Sutka began in Palm Beach as a window designer who had aspirations of becoming an interior decorator. “But finally I realized that I was a stage designer and a person who liked to live out my own fantasy in front of a broad audience,” he told the Shiny Sheet in 1979, in words that Mizner could have spoken. “Also, I don’t think in small scale, only in large.”

The shop windows along Worth Avenue are hardly the venue for anything but luxury merchandising, but in the seventies and early eighties, Sutka turned them into an ever-changing fantasy, often more intriguing than many of the paintings in the galleries. In those years, there were mainly local shopkeepers on the avenue, and there was a quirky, upscale boutique feel to the street.
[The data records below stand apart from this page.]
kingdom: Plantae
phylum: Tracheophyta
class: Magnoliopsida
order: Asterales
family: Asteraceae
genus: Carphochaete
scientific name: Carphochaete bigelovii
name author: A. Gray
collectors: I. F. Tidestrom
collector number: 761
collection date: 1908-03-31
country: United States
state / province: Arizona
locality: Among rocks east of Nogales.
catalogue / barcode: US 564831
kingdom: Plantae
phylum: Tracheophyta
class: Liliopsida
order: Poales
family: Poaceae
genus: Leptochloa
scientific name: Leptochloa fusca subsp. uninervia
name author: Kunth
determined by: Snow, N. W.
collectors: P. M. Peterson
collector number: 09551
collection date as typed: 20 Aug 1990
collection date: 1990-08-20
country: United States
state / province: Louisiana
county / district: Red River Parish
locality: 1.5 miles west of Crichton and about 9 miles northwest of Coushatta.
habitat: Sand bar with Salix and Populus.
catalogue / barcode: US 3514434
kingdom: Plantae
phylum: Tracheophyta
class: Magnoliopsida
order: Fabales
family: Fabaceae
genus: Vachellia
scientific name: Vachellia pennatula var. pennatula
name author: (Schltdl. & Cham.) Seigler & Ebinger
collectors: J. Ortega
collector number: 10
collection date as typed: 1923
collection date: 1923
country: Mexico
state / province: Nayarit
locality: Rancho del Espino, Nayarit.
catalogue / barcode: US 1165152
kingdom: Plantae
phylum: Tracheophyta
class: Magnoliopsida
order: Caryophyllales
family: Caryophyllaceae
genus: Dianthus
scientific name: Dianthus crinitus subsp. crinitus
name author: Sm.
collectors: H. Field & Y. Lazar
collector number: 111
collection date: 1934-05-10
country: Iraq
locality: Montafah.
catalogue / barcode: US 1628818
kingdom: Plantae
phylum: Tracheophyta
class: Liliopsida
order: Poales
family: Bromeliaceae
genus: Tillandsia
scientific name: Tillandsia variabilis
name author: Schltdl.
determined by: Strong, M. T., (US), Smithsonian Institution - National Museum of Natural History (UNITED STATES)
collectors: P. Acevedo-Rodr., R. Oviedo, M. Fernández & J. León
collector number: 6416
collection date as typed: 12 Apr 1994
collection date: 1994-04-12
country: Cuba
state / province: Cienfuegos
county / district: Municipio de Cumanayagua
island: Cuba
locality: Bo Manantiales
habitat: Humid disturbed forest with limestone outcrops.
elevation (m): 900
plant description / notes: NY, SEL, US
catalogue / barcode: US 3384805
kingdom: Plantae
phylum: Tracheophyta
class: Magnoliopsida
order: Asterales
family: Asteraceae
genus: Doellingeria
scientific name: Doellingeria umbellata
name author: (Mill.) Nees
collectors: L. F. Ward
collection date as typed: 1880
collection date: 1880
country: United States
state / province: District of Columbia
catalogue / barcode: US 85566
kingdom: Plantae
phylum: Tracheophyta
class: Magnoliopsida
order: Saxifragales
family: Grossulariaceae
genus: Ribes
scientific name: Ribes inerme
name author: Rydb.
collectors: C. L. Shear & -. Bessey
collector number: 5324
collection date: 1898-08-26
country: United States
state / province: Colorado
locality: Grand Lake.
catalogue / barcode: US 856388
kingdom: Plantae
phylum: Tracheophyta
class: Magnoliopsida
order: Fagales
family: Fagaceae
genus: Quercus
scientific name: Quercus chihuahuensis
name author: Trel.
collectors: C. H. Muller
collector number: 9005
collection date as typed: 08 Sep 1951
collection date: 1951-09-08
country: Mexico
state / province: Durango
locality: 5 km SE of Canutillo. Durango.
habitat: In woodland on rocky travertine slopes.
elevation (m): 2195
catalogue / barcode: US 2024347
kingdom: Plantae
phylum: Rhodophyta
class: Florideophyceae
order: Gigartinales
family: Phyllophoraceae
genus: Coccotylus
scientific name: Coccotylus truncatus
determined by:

Sutka was so original, so inventive that he eventually was doing most of the windows on the three blocks.

Sutka was always looking for an edge, and he was not beyond clipping his art from the headlines. The infamous 1982 divorce trial between Roxanne and Peter Pulitzer brought out all kinds of kinky allegations and the worst sort of tabloid publicity to the celebrated island. It exposed the salacious underbelly of Palm Beach, where the favorite sport is not three-hour-long, eighteen-hole games of golf but quick games of adultery in which the score is certain.

There was testimony that Roxanne had a trumpet swathed in a black cloth on her bed during séances with her psychic. This became transposed in the
New York Post
’s headlines as “
PULITZER
SEX TRIAL SHOCKER: ‘I SLEPT WITH A
TRUMPET
.’” Roxanne and the psychic sued for libel, but that did not prevent Sutka from creating a window featuring four female legs, a trumpet, a fur rug, and a champagne bottle. It was unclear whether this evoked a mythical attachment to a musical instrument, or some kind of bizarre sex act. “I want the people to identify with what is happening in the window, no matter how outrageous it may be,” he said, though the ladies standing there trying to make sense of the weird couplings were unlikely to identify with the peculiar scene. “People have dreams and fantasies, and I fulfill them by creating them in my windows.”

Sutka’s great patron for his épater le bourgeois moments was Donald Bruce, who ran a specialty store and gave his window over to Sutka’s most outré fantasies, including the trumpet montage. The shop owner had a droll nonchalance that most merchants on Worth Avenue did not have. Bruce sold everything, from $320 tins of caviar to polo shirts that would have been knockoffs of Ralph Lauren’s signature shirt except for the fact that the logo showed the rear end of a horse.